These classes are used to parse objects from the response, map them into models and generate the UI. The website works in a similar way, the difference is that it uses plain JSON (likely converted from protobuf server-side, hence the weird structure of the response).

Here we're taking a similar approach, the parser goes through all the renderers and parses their inner element(s).

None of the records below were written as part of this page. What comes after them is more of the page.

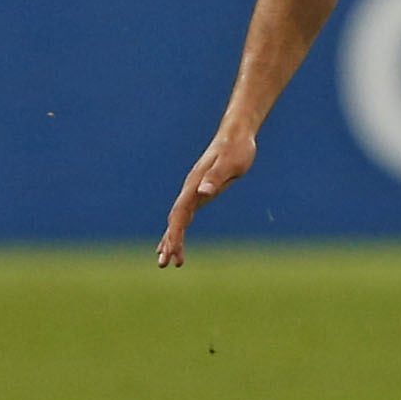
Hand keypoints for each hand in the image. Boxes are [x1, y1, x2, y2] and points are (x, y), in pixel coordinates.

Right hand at [158, 129, 257, 267]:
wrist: (236, 134)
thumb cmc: (236, 148)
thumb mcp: (230, 164)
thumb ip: (216, 178)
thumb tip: (203, 192)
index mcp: (195, 185)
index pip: (180, 214)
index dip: (174, 234)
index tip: (170, 251)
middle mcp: (190, 189)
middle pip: (175, 220)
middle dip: (169, 242)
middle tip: (163, 264)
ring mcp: (194, 191)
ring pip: (178, 220)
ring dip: (172, 240)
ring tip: (166, 261)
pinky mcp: (200, 192)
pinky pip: (185, 216)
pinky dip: (179, 230)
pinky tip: (175, 243)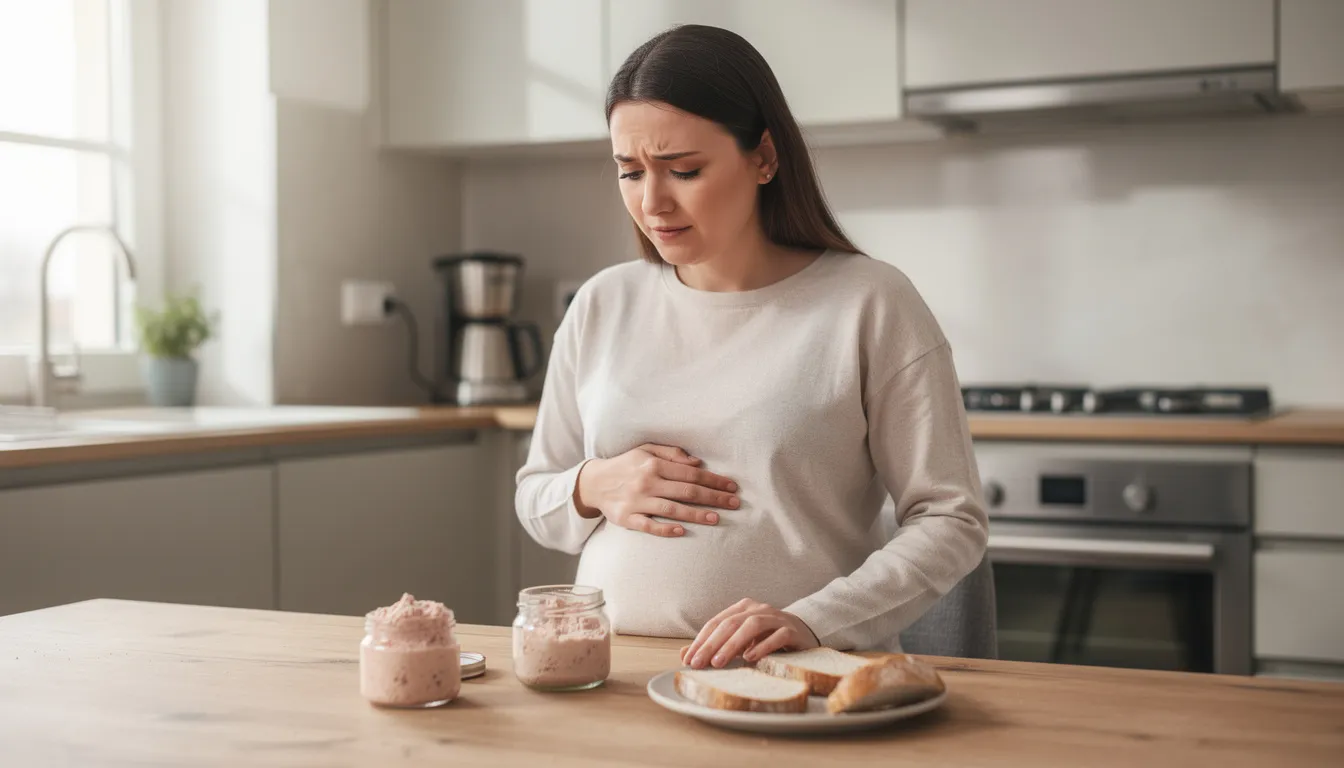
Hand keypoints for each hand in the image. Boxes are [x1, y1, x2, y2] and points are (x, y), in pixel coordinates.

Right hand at [573, 443, 738, 537]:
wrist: (594, 482)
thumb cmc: (626, 465)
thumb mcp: (646, 450)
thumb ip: (672, 454)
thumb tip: (697, 462)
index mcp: (653, 464)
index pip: (691, 473)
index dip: (713, 480)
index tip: (731, 487)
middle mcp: (646, 482)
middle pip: (686, 491)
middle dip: (713, 498)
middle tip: (734, 504)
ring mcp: (636, 501)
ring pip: (671, 509)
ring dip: (695, 514)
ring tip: (716, 518)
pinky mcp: (626, 518)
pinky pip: (648, 526)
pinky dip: (664, 529)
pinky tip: (681, 531)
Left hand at [681, 599, 819, 668]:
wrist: (806, 634)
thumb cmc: (768, 639)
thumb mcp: (740, 643)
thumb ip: (715, 646)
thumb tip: (685, 656)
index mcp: (743, 609)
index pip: (716, 622)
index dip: (701, 640)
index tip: (689, 660)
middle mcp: (758, 609)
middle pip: (731, 623)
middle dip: (712, 644)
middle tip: (699, 664)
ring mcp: (776, 618)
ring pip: (752, 626)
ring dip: (733, 644)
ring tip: (719, 662)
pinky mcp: (793, 631)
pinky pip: (777, 635)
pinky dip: (763, 646)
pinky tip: (750, 657)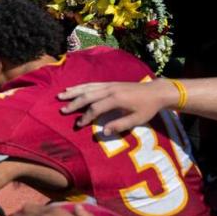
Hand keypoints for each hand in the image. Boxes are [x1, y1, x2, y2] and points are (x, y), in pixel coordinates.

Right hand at [58, 79, 174, 134]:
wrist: (155, 91)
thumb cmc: (147, 108)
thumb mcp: (136, 120)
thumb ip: (119, 125)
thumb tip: (103, 132)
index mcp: (116, 99)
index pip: (96, 108)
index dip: (86, 117)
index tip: (78, 124)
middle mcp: (110, 90)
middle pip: (87, 96)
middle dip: (74, 103)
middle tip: (62, 110)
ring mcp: (109, 85)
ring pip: (87, 88)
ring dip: (73, 92)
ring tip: (61, 95)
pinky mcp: (109, 83)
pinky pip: (91, 84)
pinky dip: (80, 86)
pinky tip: (73, 88)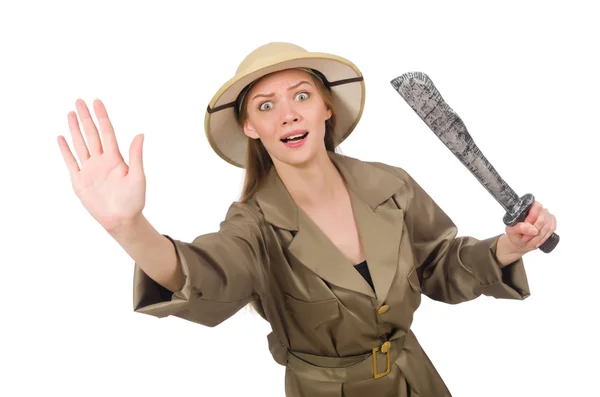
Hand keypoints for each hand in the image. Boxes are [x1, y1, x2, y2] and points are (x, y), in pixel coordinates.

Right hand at [57, 98, 145, 231]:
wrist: (122, 220)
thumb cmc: (134, 200)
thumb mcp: (138, 177)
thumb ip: (136, 156)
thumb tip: (140, 134)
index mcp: (115, 159)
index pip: (107, 132)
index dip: (102, 117)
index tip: (97, 102)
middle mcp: (101, 161)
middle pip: (91, 134)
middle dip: (85, 118)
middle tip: (79, 100)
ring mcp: (89, 170)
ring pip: (80, 144)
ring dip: (75, 129)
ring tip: (71, 113)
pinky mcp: (80, 181)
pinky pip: (71, 162)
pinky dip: (66, 151)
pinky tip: (62, 138)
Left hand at [504, 200, 556, 254]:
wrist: (520, 241)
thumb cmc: (515, 234)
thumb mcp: (512, 231)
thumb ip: (520, 228)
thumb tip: (533, 230)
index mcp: (526, 207)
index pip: (536, 207)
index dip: (532, 218)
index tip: (526, 228)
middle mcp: (538, 208)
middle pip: (543, 220)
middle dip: (534, 233)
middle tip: (525, 238)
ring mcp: (546, 214)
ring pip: (548, 227)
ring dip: (538, 237)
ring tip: (529, 241)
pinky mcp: (552, 221)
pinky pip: (552, 230)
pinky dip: (544, 238)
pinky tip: (537, 242)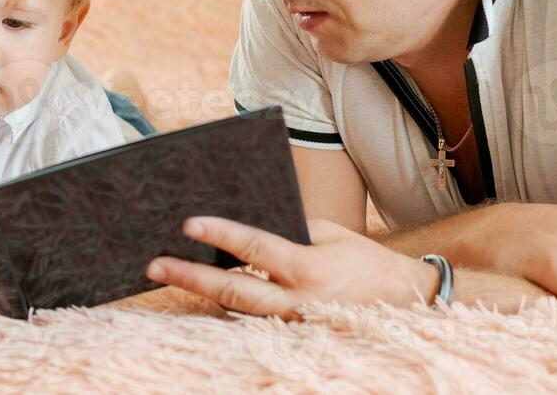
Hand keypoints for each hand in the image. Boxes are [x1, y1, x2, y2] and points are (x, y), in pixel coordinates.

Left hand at [145, 216, 437, 317]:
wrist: (401, 302)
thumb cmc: (362, 261)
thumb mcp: (329, 233)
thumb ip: (289, 228)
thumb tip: (245, 223)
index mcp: (307, 269)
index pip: (255, 248)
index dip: (220, 236)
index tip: (188, 224)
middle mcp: (296, 302)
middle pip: (232, 291)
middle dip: (190, 278)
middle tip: (154, 265)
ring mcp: (292, 323)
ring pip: (236, 310)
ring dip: (201, 292)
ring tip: (168, 273)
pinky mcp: (292, 334)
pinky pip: (252, 319)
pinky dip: (227, 304)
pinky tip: (202, 291)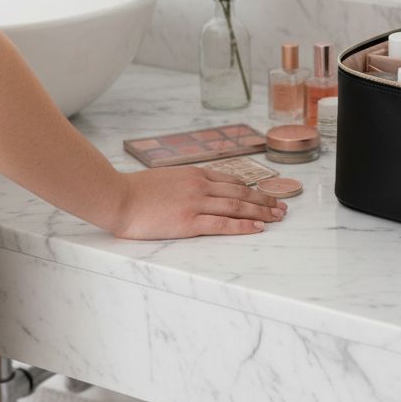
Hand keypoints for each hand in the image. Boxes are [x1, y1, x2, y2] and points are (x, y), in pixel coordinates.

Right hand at [110, 165, 287, 239]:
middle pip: (240, 192)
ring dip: (261, 211)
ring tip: (277, 217)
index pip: (231, 180)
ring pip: (237, 206)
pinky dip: (243, 225)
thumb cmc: (134, 191)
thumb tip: (193, 191)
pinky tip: (257, 227)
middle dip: (264, 199)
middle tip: (282, 207)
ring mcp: (196, 203)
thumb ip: (183, 183)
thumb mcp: (165, 178)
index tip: (264, 194)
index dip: (251, 188)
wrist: (118, 197)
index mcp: (194, 174)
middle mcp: (200, 185)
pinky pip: (223, 223)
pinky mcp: (189, 222)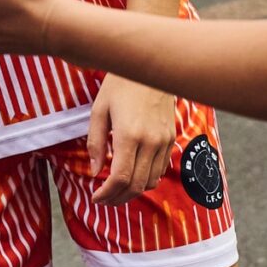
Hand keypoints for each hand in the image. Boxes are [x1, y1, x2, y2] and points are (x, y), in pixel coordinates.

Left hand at [84, 76, 176, 205]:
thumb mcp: (99, 110)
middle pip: (137, 185)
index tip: (95, 198)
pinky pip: (161, 169)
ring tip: (116, 191)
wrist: (151, 66)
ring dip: (133, 191)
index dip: (107, 193)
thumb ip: (96, 143)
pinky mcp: (171, 138)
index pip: (121, 177)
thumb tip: (96, 171)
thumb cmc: (120, 85)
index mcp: (130, 134)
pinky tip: (133, 175)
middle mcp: (150, 141)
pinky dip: (146, 178)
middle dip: (118, 198)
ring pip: (151, 181)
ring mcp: (164, 141)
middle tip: (104, 200)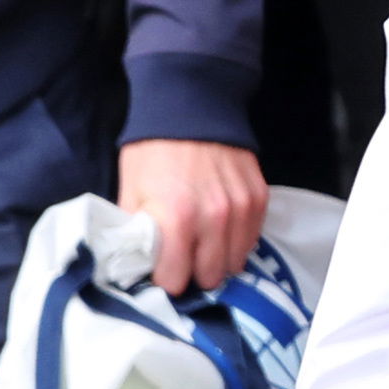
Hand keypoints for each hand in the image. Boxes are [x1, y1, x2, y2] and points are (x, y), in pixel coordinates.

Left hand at [119, 135, 268, 297]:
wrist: (190, 108)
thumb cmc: (152, 151)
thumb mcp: (130, 191)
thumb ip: (135, 231)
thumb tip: (134, 262)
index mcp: (177, 220)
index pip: (175, 280)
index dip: (164, 280)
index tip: (160, 273)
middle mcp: (214, 219)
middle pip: (210, 276)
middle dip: (193, 275)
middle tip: (181, 264)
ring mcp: (240, 209)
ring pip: (234, 262)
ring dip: (217, 262)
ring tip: (201, 251)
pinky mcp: (258, 198)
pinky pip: (251, 239)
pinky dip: (236, 243)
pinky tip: (220, 235)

The final result is a nicely structured JSON, and on top of that it also parses navigation endpoints which allows us to make an API call with all required parameters in one line and even emulate client actions (eg; clicking a button).

Here is your average, arguably ugly InnerTube response:

Click to see

{
  sidebar: {
    playlistSidebarRenderer: {
      items: [
        {
          playlistSidebarPrimaryInfoRenderer: {
            title: {
              simpleText: '..'
            },
            description: {
              runs: [
                {
                  text: '..'
                },
                //....
              ]
            },
            stats: [
              {
                simpleText: '..'
              },
              {
                runs: [
                  {
                    text: '..'
                  }
                ]
              }
            ]
          }
        }
      ]
    }
  }
}

And what we get after parsing it:

Click to see

{
  sidebar: {
    type: 'PlaylistSidebar',
    contents: [
      {
        type: 'PlaylistSidebarPrimaryInfo',
        title: { text: '..' },
        description: { text: '..' },
        stats: [
          {
            text: '..'
          },
          {
            text: '..'
          }
        ]
      }
    ]
  }
}